In recent years, many advances in the sepsis literature have occurred, including new definitions, changes to the Surviving Sepsis Campaign (SSC) bundles, new pharmacologic agents, and adjunct treatments. There are also several areas of ongoing research that have the potential to change sepsis care in the future.
During a session on Monday, Sepsis Advances: What Is Coming Down the Pike?, panelists provided overviews of some important recent advances and ones they expect to be on the horizon in the near future.
Meghan Pennini, PhD, a scientist with the Biomedical Advanced Research and Development Authority (BARDA), US Department of Health and Human Services, opened the session with a discussion on work from the BARDA Solving Sepsis program looking at technologies to aid in the presymptomatic diagnosis of sepsis.
“We started this program because all roads lead to sepsis—any infection can lead to sepsis, but there is a critical gap in our ability to identify and triage infected patients who are at higher risk for poor outcomes,” Dr. Pennini said. “So we are working with various partners to develop technologies—in vitro diagnostics or algorithm-based diagnostics—that can specifically predict whether someone will progress into that severe infection state and get sepsis.”
Among the solutions they are exploring, she said, is the use of host-based tools enhanced by machine-learning algorithms to provide risk-based assessments that can aid clinical decisions.
“The benefit to these types of diagnostics is that they are pathogen-agnostic, so you don’t necessarily need to know the underlying cause or underlying pathogen to guide clinical management and target precision interventions,” Dr. Pennini said. “These are not traditional diagnostics, so there’s not a binary input—it’s not yes or no—so people will need to become familiar with how to interpret the output, and we still need convincing data to really show that these can have clinical impact.”
Andre Holder, MD, MSc, Assistant Professor of Medicine in the Division of Pulmonary, Allergy, Critical Care, and Sleep Medicine at Emory University, followed with further discussion on studies looking at the potential of “Big Data” technologies to predict sepsis.
“We know that early recognition of sepsis leads to early treatment, which leads to saved lives,” Dr. Holder said. “The use of machine learning and artificial intelligence (AI) is really the new frontier and is at the heart of research today with respect to sepsis recognition.”
While most of the studies to date in this area have been retrospective, Dr.

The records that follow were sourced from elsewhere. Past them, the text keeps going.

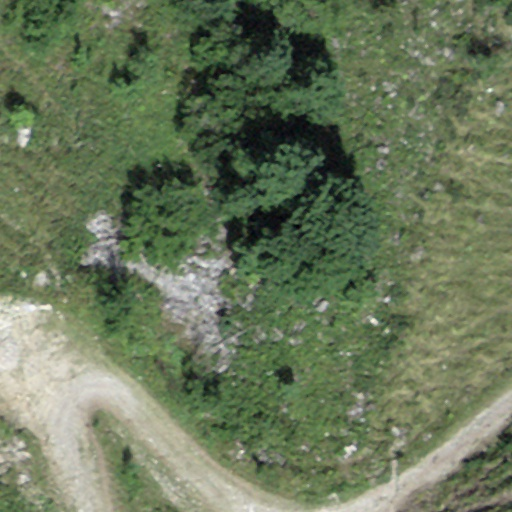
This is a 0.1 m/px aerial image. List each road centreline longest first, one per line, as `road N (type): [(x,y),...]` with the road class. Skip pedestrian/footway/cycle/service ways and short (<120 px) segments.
road 1 (track): [(94,511),(63,420),(72,391),(97,383),(126,397),(245,511)]
road 2 (track): [(358,511),(443,463),(511,405)]
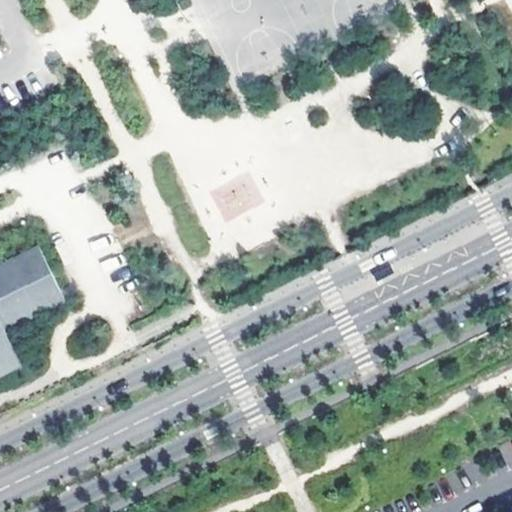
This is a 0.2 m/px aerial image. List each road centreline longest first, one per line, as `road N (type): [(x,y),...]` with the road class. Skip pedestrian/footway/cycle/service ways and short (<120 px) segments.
road 1 (tertiary): [(511,193),(0,444)]
road 2 (tertiary): [(51,511),(511,285)]
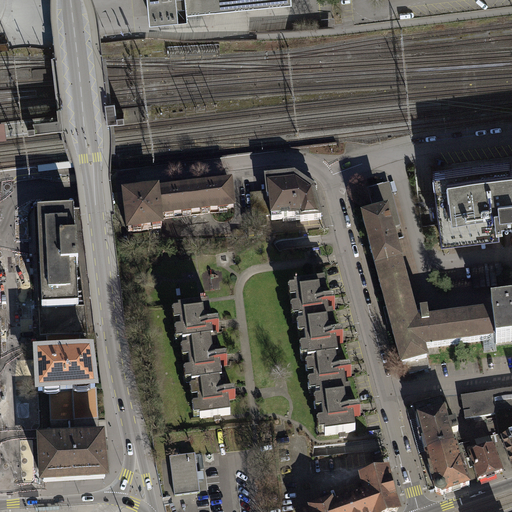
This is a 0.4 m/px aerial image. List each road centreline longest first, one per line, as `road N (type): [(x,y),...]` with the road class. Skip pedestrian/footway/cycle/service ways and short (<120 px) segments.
road 1 (residential): [(117,177),(272,158),(320,170),(332,189),(387,393)]
road 2 (secondary): [(70,0),(126,408)]
road 3 (residential): [(13,443),(7,239)]
road 4 (residential): [(7,239),(11,204),(25,192),(117,177)]
road 5 (residential): [(511,378),(387,393)]
road 6 (residential): [(387,393),(420,511)]
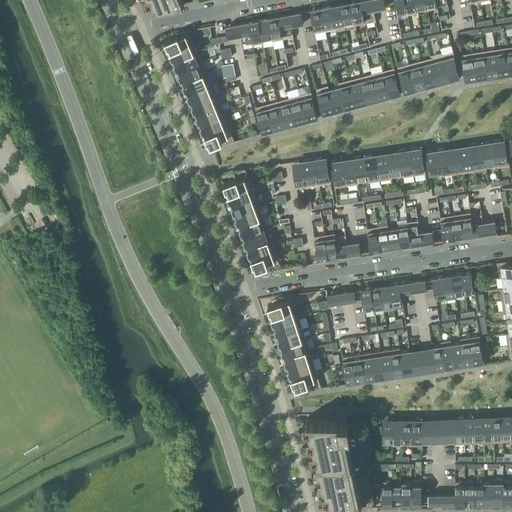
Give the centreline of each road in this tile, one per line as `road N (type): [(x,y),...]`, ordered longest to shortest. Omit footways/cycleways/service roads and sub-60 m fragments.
road 1 (unknown): [(236,511),(198,399),(123,277),(11,0)]
road 2 (residential): [(233,288),(511,246)]
road 3 (tertiary): [(116,35),(223,293)]
road 4 (tertiary): [(233,288),(126,32)]
road 5 (tertiary): [(296,511),(233,288)]
road 6 (tertiary): [(223,293),(287,511)]
road 7 (residential): [(272,0),(126,32)]
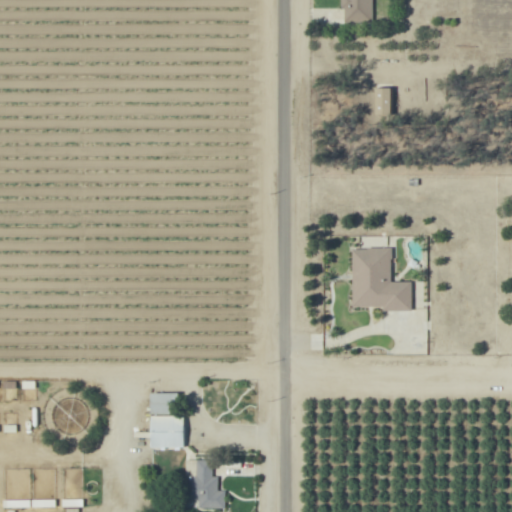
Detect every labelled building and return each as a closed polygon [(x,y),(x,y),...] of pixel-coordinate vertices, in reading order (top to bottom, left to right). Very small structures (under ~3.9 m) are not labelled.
[(374,0),(375,24),(345,25),(345,11),(341,11),(341,0),(374,0)] [(376,118),(376,92),(393,92),(393,118),(376,118)] [(353,253),(368,253),(368,251),(394,251),(394,262),(393,262),(392,286),(414,285),(414,314),(383,315),(383,311),(354,311),(353,253)] [(151,397),(180,396),(180,419),(151,419),(151,397)] [(186,452),(150,453),(149,421),(185,420),(186,452)] [(213,464),(213,480),(219,480),(219,495),(225,495),(226,511),(200,511),(200,502),(186,502),(186,481),(196,481),(196,465),(213,464)]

Holder cited a recent small pilot study using a prediction algorithm in patients with sepsis that showed an improvement in mortality.
“Not only was there an improvement in mortality, but there was also a reduction in length of stay—about 3 days—and nearly 3-hour earlier antibiotic administration just based on use of this particular algorithm,” he said. “There are challenges associated with the adaptation of these tools into current clinical practice, but it’s clear that we should redefine sepsis recognition to include earlier detection and better characterization, specifically endotyping, which have the potential to improve outcomes.”
Looking at sepsis treatment, Jonathan Sevransky, MD, MHS, FCCP, Professor of Medicine at Emory University School of Medicine, discussed current research looking at the use of vitamin C in sepsis treatment.
A principal investigator on the Vitamin C, Thiamine, and Steroids in Sepsis (VICTAS) trial, Dr. Sevransky said that randomized controlled trials in patients with sepsis and septic shock have not confirmed the treatment effect of vitamin C that was seen in nonrandomized trials.
“The differences between outcomes in trials may be due to the differences in the dose of vitamin C, the timing of infusion of vitamin C, differences in whether the control group or comparator group received steroids,” he said. “Many of the studies had different primary outcome measures as well. There are few additional trials being done now that will likely inform future discussion.”
Pauline Park, MD, Professor of Surgery in the Division of Acute Care Surgery and Co-Director of the Surgical Intensive Care Unit at the University of Michigan Hospitals, concluded the session with a look at the ongoing question of early fluids and early vasopressors in patients with sepsis. Current literature, she said, still leaves many questions unanswered.
“Overall, there’s clearly a sense that we’re moving to drier resuscitation earlier, but whether that’s right or wrong, we still don’t know what the overall dose response should be,” she said. “There are randomized trials pending that will hopefully answer questions on the best strategies to improve outcomes in septic shock.”